Tauhid inilah keadilan terbesar di jagad raya ini. Rasulullah shallallahu ‘alaihi wa sallam bersabda, “Hak Allah atas segenap hamba ialah hendaknya mereka beribadah kepada-Nya dan tidak mempersekutukan dengan-Nya sesuatu apapun.” (HR. Bukhari dan Muslim)

Luqman berpesan kepada anaknya (yang artinya), “Wahai ananda, janganlah engkau berbuat syirik kepada Allah, sesungguhnya syirik benar-benar kezaliman yang sangat besar.” (Luqman : 13)

Segala bentuk ibadah -apakah itu sholat, doa, sembelihan, nadzar, istighotsah- adalah hak Allah. Tidak ada yang berhak mendapatkan ibadah selain Allah. Oleh sebab itu menujukan ibadah kepada selain Allah adalah syirik dan kezaliman. Inilah kezaliman terbesar yang mengharamkan pelakunya masuk ke dalam surga. Allah berfirman (yang artinya), “Sesungguhnya barangsiapa yang mempersekutukan Allah sungguh Allah haramkan atasnya surga dan tempat tinggalnya adalah neraka, dan tidak ada bagi orang-orang zalim itu penolong.” (al-Maa-idah : 72)

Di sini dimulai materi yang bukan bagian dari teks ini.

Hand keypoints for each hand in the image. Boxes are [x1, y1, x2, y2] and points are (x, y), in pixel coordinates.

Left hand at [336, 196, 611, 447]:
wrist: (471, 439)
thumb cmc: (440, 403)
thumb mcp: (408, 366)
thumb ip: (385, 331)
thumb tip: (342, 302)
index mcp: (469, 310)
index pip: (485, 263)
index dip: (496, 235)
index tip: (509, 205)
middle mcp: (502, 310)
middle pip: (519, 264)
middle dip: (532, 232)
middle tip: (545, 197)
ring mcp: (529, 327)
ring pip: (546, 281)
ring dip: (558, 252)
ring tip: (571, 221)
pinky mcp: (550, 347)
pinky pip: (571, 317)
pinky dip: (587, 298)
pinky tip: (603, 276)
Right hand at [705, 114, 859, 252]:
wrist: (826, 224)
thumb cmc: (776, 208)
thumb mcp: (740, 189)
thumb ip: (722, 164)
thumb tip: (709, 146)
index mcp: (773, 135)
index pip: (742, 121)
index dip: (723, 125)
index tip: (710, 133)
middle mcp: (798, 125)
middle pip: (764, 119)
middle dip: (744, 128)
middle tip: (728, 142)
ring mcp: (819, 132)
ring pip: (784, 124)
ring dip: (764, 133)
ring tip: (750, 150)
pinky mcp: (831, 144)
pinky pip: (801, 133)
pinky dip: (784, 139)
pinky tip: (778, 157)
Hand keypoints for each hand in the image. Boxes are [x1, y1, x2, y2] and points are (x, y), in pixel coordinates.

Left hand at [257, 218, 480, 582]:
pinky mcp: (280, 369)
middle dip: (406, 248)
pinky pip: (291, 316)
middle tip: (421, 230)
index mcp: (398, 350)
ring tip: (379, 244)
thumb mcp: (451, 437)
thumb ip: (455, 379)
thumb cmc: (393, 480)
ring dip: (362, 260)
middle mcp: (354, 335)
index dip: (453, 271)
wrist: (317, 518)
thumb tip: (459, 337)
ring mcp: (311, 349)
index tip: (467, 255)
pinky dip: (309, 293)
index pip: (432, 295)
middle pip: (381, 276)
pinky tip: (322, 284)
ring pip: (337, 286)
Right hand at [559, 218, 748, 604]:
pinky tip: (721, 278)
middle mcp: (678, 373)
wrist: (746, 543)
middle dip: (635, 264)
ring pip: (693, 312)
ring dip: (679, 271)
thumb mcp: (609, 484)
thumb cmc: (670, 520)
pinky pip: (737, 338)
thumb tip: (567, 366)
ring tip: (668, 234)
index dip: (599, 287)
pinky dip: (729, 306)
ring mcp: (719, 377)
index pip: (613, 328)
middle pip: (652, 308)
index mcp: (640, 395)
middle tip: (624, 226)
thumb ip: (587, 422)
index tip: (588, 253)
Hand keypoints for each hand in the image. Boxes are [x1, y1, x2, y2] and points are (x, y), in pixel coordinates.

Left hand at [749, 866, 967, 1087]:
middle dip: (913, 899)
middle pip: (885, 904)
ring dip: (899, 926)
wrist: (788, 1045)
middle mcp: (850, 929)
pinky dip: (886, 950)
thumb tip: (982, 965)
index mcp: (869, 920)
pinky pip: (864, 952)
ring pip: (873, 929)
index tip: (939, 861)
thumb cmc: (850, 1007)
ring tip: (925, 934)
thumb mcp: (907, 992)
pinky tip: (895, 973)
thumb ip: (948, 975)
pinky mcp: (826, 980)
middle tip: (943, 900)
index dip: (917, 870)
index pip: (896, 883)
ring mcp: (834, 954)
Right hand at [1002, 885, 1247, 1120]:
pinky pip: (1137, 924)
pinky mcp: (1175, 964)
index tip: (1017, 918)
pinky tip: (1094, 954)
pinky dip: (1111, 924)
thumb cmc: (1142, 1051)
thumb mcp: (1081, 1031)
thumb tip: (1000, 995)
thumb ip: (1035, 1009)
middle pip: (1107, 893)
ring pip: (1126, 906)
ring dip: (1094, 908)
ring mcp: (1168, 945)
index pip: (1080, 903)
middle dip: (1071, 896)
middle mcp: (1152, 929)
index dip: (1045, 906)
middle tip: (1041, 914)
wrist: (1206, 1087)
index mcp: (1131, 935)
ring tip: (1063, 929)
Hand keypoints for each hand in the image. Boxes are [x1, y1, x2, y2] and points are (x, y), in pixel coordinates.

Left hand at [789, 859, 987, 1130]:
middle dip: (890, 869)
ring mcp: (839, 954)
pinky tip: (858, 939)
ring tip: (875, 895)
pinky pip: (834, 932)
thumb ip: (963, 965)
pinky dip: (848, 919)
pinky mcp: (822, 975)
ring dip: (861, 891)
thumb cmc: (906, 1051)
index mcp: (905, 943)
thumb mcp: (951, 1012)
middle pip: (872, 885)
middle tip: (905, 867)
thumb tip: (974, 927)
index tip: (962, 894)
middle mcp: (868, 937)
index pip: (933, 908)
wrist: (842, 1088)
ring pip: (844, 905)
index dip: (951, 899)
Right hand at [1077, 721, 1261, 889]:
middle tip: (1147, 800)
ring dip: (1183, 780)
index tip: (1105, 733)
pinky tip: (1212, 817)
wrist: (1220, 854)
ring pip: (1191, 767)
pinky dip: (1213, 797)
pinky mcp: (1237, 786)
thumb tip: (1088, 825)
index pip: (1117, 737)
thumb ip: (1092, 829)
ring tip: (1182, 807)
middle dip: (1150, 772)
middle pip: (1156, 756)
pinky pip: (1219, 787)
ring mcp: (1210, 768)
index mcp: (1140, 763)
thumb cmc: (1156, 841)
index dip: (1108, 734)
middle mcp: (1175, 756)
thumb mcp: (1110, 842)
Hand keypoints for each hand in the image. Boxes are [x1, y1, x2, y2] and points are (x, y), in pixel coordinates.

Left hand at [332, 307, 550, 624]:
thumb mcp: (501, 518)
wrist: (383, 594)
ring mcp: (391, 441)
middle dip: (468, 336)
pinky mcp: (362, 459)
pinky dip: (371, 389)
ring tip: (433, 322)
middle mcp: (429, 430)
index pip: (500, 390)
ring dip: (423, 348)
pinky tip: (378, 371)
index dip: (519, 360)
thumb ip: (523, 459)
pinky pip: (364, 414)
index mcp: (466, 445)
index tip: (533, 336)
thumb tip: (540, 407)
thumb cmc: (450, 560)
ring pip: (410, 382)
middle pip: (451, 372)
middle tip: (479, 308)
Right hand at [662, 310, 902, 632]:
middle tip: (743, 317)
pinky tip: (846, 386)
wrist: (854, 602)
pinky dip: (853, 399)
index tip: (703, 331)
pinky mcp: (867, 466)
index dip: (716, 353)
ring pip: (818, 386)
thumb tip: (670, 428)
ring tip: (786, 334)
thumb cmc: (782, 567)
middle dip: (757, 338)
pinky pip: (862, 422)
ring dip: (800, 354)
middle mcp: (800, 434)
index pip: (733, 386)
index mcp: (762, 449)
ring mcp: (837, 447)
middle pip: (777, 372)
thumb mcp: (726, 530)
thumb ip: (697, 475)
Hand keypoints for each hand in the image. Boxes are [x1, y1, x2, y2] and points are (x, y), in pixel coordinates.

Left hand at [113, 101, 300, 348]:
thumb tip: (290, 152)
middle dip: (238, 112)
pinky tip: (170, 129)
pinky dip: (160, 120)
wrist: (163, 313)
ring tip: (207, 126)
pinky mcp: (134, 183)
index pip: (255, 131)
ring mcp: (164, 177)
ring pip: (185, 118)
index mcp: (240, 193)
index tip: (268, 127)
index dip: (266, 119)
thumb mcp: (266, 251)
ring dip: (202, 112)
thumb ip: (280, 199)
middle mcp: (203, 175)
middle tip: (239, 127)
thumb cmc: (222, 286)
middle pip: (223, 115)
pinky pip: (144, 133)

Dengan demikian adalah sebuah keanehan dan musibah apabila ada diantara kaum muslimin yang menujukan ibadahnya kepada orang-orang yang sudah mati, kepada wali, kepada jin atau kepada tandingan-tandingan selain Allah. Mereka berdoa kepadanya, menyembelih dan bernadzar untuknya, beristighotsah dan meminta rezeki kepadanya. Subhanallah, maha suci Allah dari apa-apa yang mereka lakukan. Ini bukan ajaran Islam, dan bahkan merusak agama Islam!